| Exercise prompt |
The material below holds pictures; leave them out and reproduce exactly the lines from the one with "ed a historic" through the one with "ten rands. I became notorious because people", inclusive.

^^^^

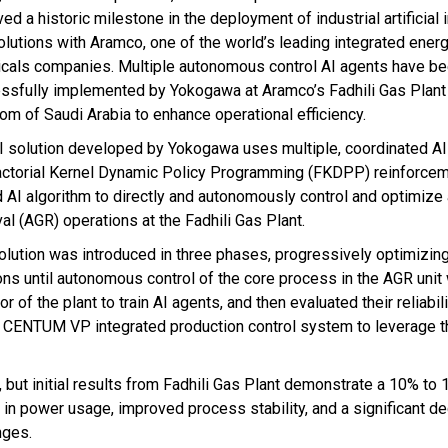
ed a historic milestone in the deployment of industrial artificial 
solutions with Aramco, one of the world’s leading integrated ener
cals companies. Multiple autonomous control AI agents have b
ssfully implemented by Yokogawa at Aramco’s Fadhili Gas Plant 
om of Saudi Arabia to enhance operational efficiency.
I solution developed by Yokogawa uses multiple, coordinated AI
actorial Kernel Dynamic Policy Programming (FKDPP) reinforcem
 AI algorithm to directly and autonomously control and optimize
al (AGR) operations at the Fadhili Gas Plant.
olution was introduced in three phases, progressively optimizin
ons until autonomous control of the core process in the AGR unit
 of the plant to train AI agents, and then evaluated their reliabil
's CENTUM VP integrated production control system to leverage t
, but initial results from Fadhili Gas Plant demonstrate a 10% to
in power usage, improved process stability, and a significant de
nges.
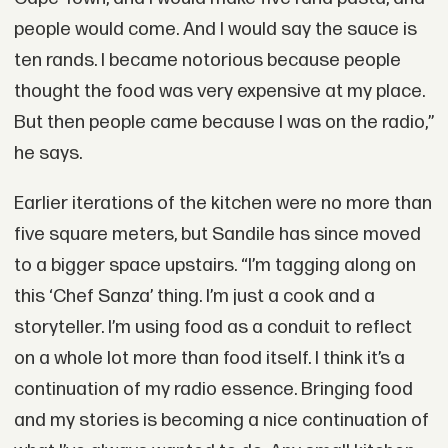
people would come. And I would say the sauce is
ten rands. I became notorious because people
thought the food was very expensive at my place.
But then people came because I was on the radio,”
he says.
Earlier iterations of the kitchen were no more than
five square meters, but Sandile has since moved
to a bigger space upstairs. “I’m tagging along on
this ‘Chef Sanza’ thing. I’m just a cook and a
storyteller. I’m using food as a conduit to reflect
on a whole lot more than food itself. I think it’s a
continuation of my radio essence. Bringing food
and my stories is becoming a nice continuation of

^^^^

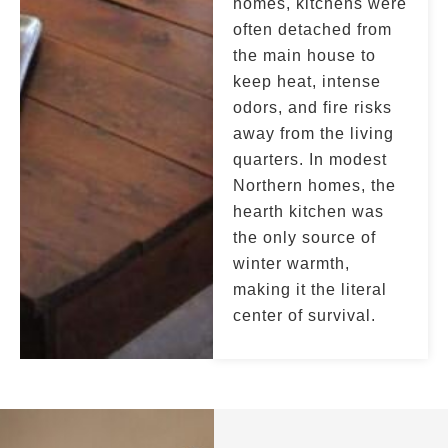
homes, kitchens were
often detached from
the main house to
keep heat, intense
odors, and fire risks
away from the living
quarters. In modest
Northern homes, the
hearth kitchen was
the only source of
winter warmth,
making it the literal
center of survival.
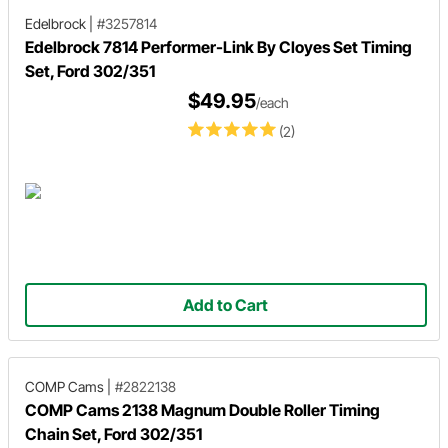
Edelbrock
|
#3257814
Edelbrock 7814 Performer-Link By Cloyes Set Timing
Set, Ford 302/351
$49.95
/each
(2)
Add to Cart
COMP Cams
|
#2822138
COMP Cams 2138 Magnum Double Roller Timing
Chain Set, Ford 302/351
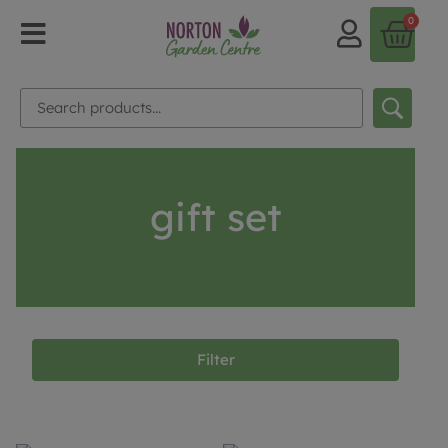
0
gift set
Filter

^^^^

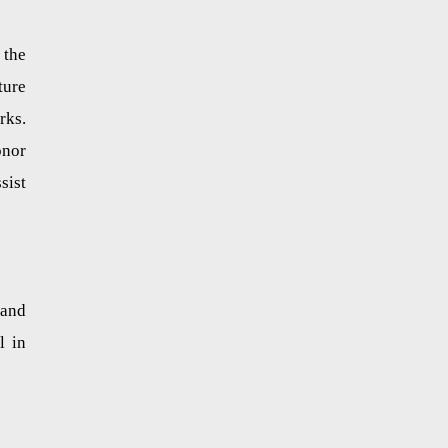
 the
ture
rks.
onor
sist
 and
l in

^^^^

| Task result |
ed a historic milestone in the deployment of industrial artificial 
solutions with Aramco, one of the world’s leading integrated ener
cals companies. Multiple autonomous control AI agents have b
ssfully implemented by Yokogawa at Aramco’s Fadhili Gas Plant 
om of Saudi Arabia to enhance operational efficiency.
I solution developed by Yokogawa uses multiple, coordinated AI
actorial Kernel Dynamic Policy Programming (FKDPP) reinforcem
 AI algorithm to directly and autonomously control and optimize
al (AGR) operations at the Fadhili Gas Plant.
olution was introduced in three phases, progressively optimizin
ons until autonomous control of the core process in the AGR unit
 of the plant to train AI agents, and then evaluated their reliabil
's CENTUM VP integrated production control system to leverage t
, but initial results from Fadhili Gas Plant demonstrate a 10% to
in power usage, improved process stability, and a significant de
nges.
people would come. And I would say the sauce is
ten rands. I became notorious because people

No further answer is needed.